EXERCISE INPUT section start

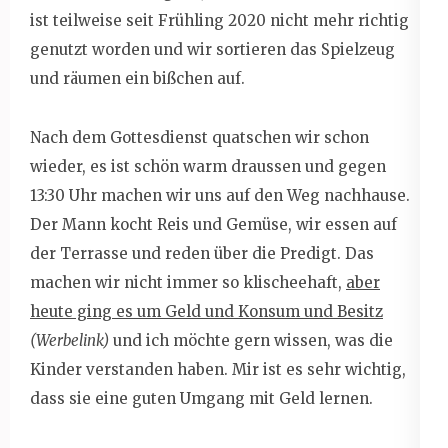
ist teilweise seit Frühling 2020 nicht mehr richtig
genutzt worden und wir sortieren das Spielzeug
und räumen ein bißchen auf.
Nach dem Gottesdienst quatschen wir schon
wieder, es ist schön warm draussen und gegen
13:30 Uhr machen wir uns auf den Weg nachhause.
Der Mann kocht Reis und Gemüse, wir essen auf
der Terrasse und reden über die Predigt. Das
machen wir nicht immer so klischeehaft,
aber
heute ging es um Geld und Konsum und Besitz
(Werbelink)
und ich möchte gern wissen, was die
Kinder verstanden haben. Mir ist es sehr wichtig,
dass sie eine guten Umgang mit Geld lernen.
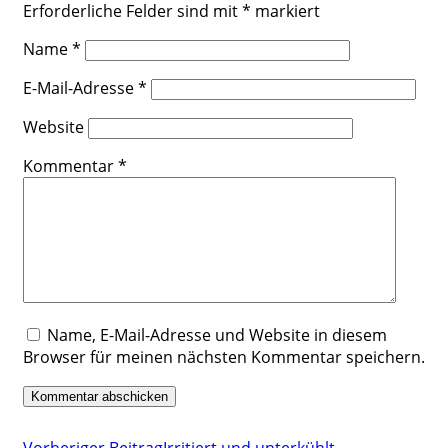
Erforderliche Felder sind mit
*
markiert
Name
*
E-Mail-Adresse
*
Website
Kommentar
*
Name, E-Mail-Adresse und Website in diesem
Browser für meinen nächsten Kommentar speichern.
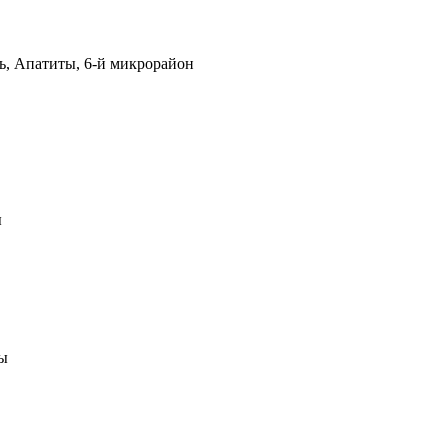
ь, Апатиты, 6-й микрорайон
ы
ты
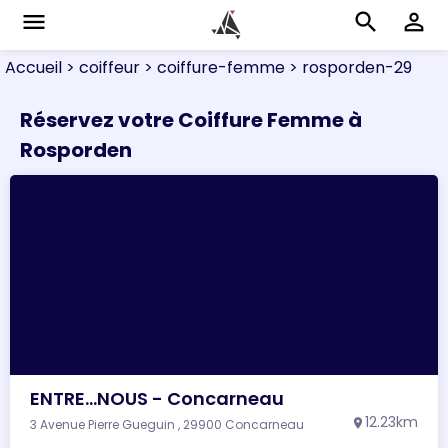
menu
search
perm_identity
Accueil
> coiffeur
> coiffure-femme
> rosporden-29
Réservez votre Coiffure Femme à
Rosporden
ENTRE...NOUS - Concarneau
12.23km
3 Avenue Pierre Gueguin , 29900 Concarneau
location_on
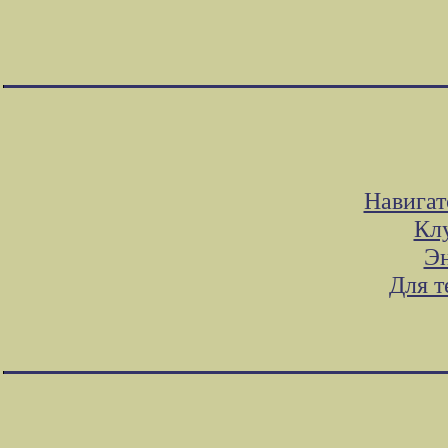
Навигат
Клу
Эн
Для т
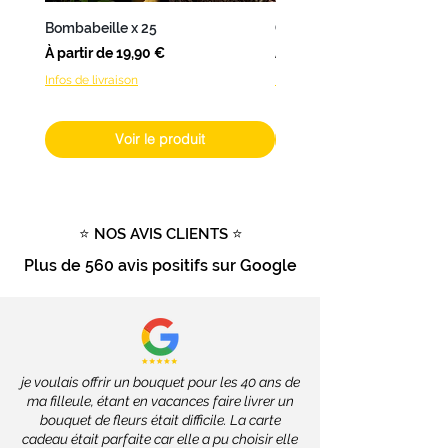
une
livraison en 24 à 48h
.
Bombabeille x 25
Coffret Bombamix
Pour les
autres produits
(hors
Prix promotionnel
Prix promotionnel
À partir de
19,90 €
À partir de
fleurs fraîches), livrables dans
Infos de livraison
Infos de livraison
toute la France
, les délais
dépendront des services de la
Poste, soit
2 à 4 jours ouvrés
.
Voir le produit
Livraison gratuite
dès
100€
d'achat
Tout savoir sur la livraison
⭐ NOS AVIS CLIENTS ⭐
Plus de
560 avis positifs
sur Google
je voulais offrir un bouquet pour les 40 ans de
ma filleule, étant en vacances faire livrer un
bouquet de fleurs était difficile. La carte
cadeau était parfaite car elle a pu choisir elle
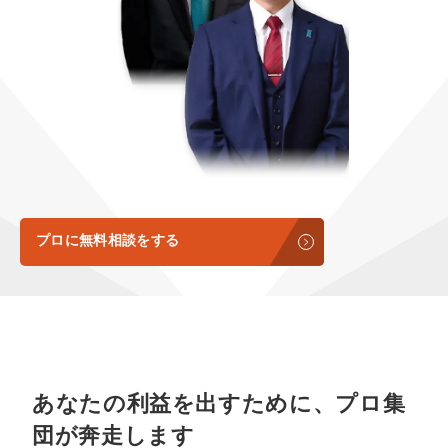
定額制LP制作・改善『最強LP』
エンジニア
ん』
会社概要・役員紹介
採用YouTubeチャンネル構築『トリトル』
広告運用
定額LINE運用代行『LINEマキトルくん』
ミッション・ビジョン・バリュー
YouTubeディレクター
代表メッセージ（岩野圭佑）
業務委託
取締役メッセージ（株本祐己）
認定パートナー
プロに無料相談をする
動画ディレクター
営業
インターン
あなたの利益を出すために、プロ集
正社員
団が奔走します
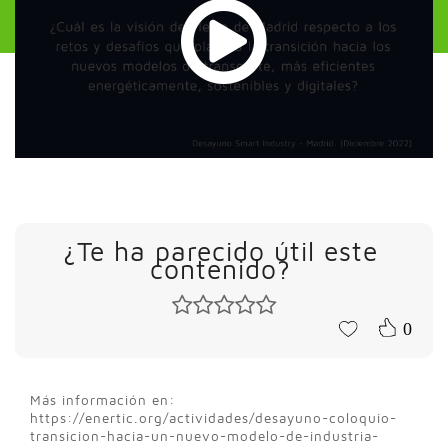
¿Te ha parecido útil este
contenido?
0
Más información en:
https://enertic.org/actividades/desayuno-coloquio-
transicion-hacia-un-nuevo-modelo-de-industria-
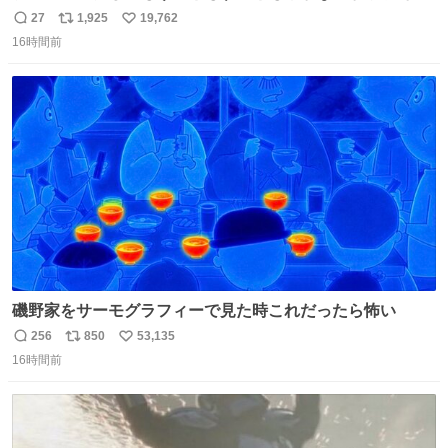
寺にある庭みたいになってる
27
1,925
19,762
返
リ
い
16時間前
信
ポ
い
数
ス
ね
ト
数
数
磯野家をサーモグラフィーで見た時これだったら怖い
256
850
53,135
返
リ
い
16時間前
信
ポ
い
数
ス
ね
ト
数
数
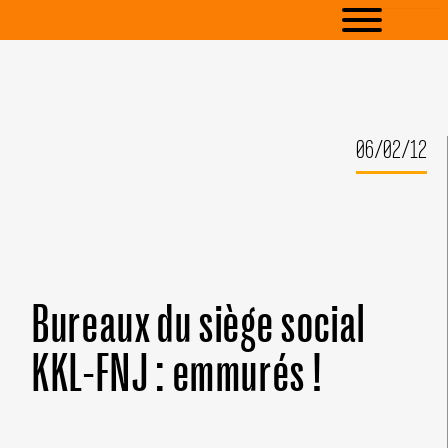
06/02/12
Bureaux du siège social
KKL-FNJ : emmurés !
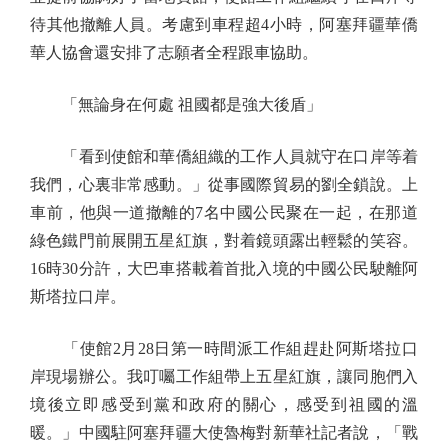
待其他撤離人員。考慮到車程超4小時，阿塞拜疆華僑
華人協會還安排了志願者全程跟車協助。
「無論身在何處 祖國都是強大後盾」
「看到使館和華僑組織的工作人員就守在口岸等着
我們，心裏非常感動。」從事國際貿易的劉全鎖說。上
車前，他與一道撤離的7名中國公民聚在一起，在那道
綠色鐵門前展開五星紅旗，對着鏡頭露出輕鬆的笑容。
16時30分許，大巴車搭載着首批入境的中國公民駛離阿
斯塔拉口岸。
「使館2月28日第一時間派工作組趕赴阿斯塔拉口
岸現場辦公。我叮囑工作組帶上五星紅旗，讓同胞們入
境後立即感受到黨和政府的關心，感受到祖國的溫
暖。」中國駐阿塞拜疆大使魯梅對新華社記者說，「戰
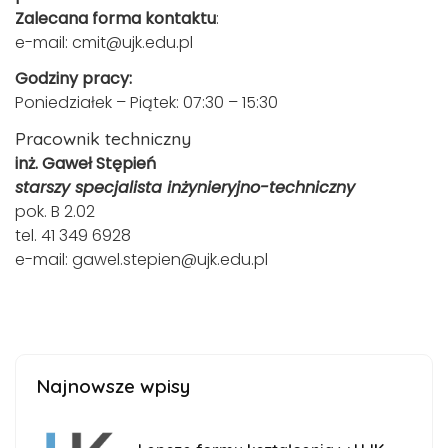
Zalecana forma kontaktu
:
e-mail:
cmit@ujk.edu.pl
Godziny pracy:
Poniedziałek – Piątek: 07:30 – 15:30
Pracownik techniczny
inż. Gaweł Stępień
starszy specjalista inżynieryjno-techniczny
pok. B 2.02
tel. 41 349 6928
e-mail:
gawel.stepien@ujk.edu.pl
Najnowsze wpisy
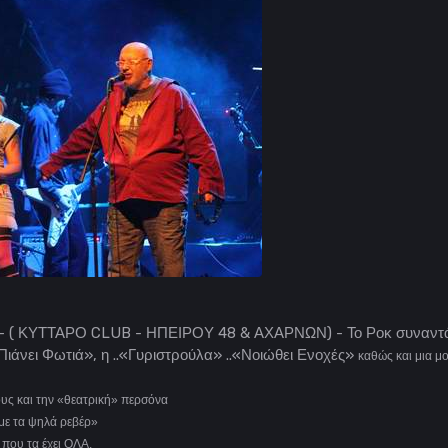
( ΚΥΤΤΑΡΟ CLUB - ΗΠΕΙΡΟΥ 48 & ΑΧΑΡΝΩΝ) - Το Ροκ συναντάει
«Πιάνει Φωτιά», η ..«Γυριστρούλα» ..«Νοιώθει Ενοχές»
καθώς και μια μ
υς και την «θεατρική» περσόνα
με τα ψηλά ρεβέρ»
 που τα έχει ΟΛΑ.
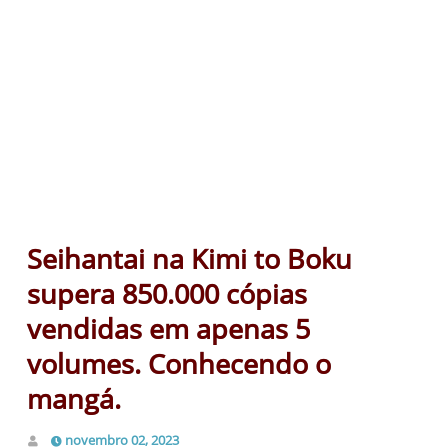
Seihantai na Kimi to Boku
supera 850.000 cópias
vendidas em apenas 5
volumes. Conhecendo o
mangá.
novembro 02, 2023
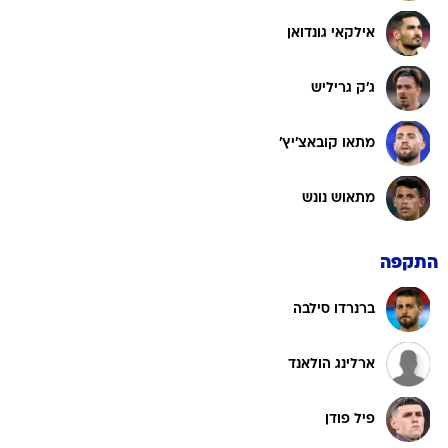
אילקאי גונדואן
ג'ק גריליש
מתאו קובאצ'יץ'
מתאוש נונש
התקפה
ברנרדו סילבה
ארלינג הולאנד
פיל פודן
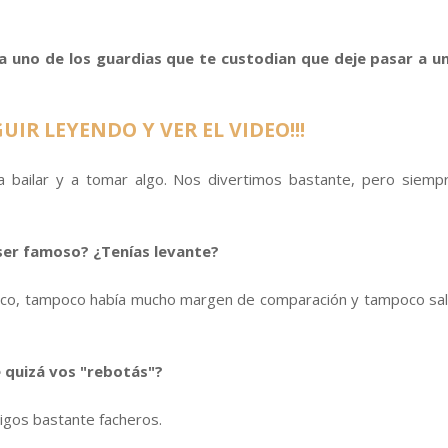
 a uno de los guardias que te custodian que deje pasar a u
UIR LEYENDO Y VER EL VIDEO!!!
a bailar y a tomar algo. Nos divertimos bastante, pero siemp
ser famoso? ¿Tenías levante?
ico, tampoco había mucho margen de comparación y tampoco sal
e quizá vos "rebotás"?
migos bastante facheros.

EXERCISE INPUT section end

● **PROBLEM TO WORK ON**
Lines holding "techniczny": copy each one from the records above.

● **ANSWER TO THIS TASK**
Pracownik techniczny
starszy specjalista inżynieryjno-techniczny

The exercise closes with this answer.